Votre accompagnateur préféré au piano est Graham Johnson. Parlez-moi de lui, s’il vous plaît.

Nous nous sommes rencontrés quand nous étions étudiants à la Royal Academy of  music, à Londres ; il est extraordinaire. C’est  une encyclopédie vivante incroyable ! Il possède une très grande culture. C’est un autodidacte. Il est né en Rhodésie; il est venu en Angleterre quand il avait 17 ans ; il est curieux de tout. De la littérature aussi. Il aime beaucoup la musique française (il a écrit un livre sur Fauré). Par ailleurs, il a écrit  trois tomes immenses sur les lieder de Franz Schubert. Il aime également  la poésie allemande. Il a fait de très nombreux récitals.

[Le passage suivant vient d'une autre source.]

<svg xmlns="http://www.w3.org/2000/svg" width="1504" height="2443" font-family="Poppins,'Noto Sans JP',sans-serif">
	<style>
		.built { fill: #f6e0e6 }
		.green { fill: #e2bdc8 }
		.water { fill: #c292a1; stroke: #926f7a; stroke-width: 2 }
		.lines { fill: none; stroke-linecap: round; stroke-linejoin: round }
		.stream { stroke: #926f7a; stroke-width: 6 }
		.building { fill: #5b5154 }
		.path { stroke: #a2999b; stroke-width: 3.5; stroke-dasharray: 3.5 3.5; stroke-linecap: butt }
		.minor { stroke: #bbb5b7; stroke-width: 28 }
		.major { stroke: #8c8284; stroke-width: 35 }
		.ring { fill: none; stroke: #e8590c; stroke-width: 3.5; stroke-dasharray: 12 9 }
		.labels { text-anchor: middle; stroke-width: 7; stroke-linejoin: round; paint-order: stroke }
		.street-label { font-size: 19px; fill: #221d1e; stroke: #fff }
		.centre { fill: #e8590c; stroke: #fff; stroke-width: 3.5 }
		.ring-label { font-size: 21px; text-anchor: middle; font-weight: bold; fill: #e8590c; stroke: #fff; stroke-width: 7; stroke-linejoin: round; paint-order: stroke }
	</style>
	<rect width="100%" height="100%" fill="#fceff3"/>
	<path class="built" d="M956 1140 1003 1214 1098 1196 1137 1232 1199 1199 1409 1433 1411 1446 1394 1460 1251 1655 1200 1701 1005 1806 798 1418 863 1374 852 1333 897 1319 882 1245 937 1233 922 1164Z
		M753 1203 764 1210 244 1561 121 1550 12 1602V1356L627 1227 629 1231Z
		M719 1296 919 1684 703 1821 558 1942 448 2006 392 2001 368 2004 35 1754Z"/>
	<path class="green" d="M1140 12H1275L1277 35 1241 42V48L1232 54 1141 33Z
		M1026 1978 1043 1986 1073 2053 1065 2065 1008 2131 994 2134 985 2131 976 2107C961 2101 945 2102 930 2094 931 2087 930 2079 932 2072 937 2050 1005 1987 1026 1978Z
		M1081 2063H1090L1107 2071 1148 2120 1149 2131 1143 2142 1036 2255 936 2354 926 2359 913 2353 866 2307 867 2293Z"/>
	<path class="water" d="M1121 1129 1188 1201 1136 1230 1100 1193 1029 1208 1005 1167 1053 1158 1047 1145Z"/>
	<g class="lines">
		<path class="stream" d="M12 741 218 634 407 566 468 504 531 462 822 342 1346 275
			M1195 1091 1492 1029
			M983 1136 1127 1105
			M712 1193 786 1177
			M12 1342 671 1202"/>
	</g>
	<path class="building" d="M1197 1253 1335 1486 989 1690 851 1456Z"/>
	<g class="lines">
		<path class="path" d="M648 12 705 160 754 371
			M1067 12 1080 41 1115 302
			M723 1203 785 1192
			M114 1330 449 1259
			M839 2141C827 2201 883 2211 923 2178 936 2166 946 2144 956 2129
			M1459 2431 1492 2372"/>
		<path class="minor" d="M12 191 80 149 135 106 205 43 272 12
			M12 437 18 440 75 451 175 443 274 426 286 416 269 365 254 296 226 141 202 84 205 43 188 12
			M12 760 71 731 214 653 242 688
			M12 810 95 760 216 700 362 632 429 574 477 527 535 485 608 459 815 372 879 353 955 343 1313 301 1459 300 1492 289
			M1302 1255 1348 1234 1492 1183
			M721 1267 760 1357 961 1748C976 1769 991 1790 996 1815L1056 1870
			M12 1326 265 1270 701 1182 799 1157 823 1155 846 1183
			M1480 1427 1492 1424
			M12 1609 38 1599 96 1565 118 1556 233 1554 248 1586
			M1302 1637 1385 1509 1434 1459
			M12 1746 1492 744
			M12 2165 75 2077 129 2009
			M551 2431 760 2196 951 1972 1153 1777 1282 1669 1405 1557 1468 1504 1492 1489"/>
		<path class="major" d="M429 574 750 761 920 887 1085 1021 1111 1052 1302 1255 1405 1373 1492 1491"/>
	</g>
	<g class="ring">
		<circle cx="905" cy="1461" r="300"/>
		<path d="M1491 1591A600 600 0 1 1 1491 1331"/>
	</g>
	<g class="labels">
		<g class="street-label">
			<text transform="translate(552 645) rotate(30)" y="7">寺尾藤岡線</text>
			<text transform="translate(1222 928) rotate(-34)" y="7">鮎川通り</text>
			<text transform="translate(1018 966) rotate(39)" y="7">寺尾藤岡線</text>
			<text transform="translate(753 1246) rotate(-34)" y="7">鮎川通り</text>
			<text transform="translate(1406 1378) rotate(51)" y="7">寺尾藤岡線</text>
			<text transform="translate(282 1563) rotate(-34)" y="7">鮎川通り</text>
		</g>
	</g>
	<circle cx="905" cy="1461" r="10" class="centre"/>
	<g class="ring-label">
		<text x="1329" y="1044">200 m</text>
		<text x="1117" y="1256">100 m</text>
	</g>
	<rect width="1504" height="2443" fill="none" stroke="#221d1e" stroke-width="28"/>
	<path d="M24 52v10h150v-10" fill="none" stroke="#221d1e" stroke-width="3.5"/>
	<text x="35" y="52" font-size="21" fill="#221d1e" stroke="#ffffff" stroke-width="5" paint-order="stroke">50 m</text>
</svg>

En 1996, vous avez été anoblie par la reine du Royaume-Uni. Qu’avez-vous ressenti ?

Je pense que j’étais très fière ; c’est le prince Charles qui présidait la cérémonie. Cette distinction, c’est un peu comme la Légion d’honneur. Un remerciement de l’état ; oui, j’étais très fière mais ma maman encore plus…

Vous êtes née à Cheltenham, cinq ans après Brian Jones, fondateur des Stones. L’avez-vous connu ou croisé ?

J’étais en classe avec sa sœur, Barbara, un peu plus jeune que moi. A cette époque, j’étais très studieuse ; je chantais dans le choeur de l’église. Et je dois avouer que j’étais plus Beatles que Rolling Stones.

Vous avez souvent défendu l’opérette, genre trop sous-estimé. Pouvez-vous m’en parler ?

C’est en faisant La Belle Hélène que j’avais vraiment découvert l’opérette ; avant j’avais fait La Veuve joyeuse. Ces musiques apportent le sourire. Je viens de lire un article à Offenbach ; l’auteur disait qu’il n’appréciait pas. C’est dommage pour lui. Je trouve que les traductions des textes des opérettes françaises font perdre le « champagne » de la langue.

En dehors de la musique classique, l’opérette et l’opéra, aimez-vous d’autres musiques ?

J’aime beaucoup les quatuors, la musique du piano solo, et celle des grands orchestres. J’adore Serge Reggiani (je l’ai vu deux ou trois fois en concerts). Je n’ai pas encore osé reprendre ses chansons…. J’ai un peu peur… J’ai chanté une fois « L’Hymne à l’amour », d’Edith Piaf. Avec ces voix-là, c’est très difficile à faire ; Brel j’adore. J’aime sa façon de prononcer les textes…

Qu’allez-vous interpréter au Festival de Saint-Riquier.

Je viens avec des musiciens extraordinaires que j’ai rencontrés en Inde. Ensemble, nous avons fait un concert à Genève. A Saint-Riquier, nous allons interpréter une partie de la IVe symphonie, et trois lieder de Mahler ; « La chanson perpétuelle », de Chausson ; des mélodies de Hahn, et trois petits airs d’Offenbach.

Profiterez-vous de ce déplacement pour découvrir la Baie de Somme ?

Ce sera malheureusement un déplacement express. Je tourne beaucoup. La semaine dernière, j’étais à Mont-de-Marsan en compagnie de Lambert Wilson et de la pianiste Jacqueline Bourgès-Maunoury. Je serai à Paris demain (N.D.L.R. : mardi 7 juillet), puis à Saint-Sauveur-en Puisaye, à la maison de Colette.